*** Data for the task Section Begins ***
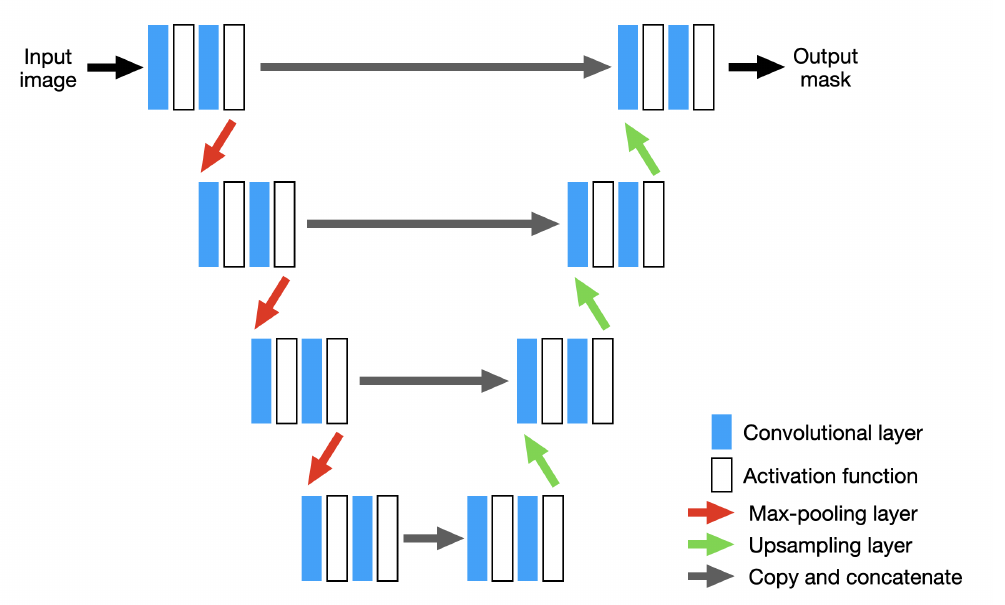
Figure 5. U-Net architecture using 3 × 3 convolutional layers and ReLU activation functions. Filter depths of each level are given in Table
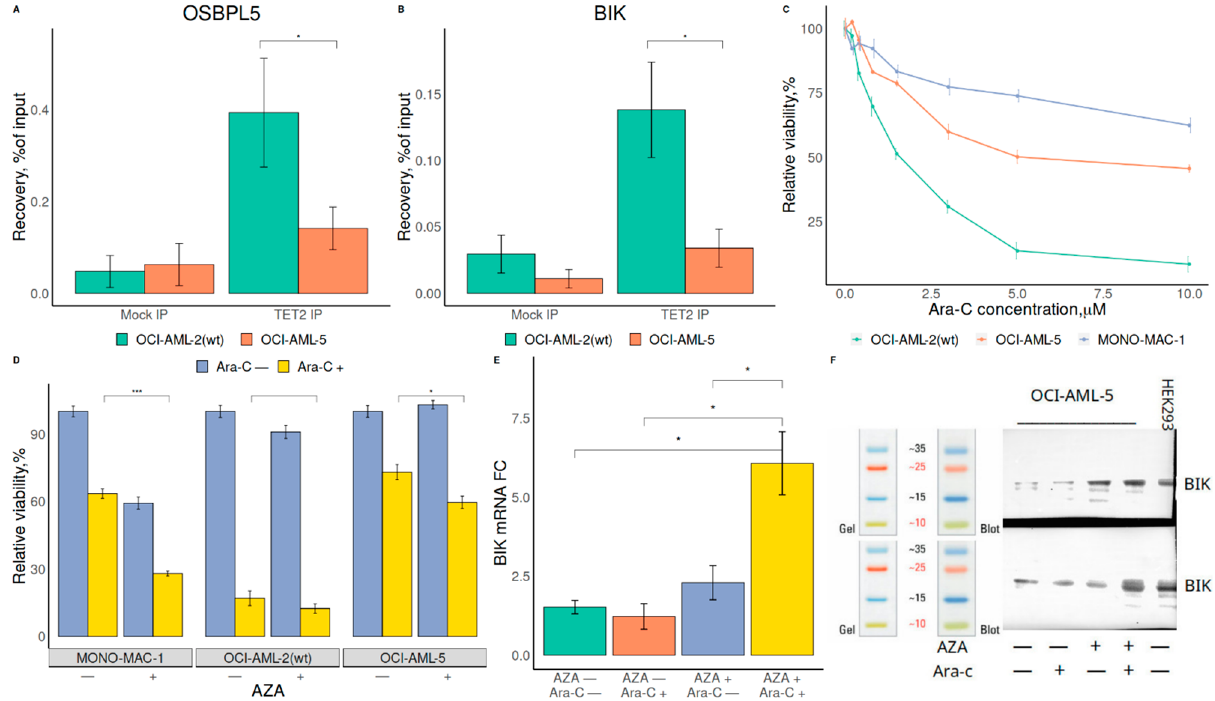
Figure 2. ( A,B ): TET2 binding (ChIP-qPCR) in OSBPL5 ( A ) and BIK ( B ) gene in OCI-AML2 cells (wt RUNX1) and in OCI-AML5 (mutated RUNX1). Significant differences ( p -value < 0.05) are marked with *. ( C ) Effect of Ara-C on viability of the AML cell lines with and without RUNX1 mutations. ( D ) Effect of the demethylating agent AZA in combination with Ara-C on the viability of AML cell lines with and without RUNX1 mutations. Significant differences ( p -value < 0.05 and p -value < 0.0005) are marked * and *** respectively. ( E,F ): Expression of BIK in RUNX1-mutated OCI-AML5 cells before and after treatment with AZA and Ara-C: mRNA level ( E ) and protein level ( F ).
*** Data for the task Section Ends ***
*** Data for the task Section Begins ***
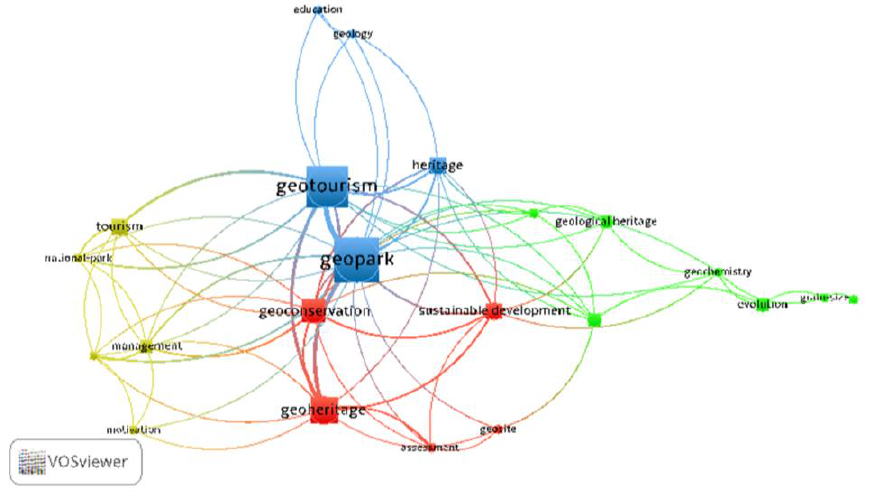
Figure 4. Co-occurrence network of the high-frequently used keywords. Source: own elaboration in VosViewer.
*** Data for the task Section Ends ***
### [Exercise]
Given the entries above, transcribe exactly the lines from the one holding "Figure 5. U-Net" through the one holding "Figure 2. ( A,B"; pictures do not belong in the transcription.

### [Exercise answer]
Figure 5. U-Net architecture using 3 × 3 convolutional layers and ReLU activation functions. Filter depths of each level are given in Table
Figure 2. ( A,B ): TET2 binding (ChIP-qPCR) in OSBPL5 ( A ) and BIK ( B ) gene in OCI-AML2 cells (wt RUNX1) and in OCI-AML5 (mutated RUNX1). Significant differences ( p -value < 0.05) are marked with *. ( C ) Effect of Ara-C on viability of the AML cell lines with and without RUNX1 mutations. ( D ) Effect of the demethylating agent AZA in combination with Ara-C on the viability of AML cell lines with and without RUNX1 mutations. Significant differences ( p -value < 0.05 and p -value < 0.0005) are marked * and *** respectively. ( E,F ): Expression of BIK in RUNX1-mutated OCI-AML5 cells before and after treatment with AZA and Ara-C: mRNA level ( E ) and protein level ( F ).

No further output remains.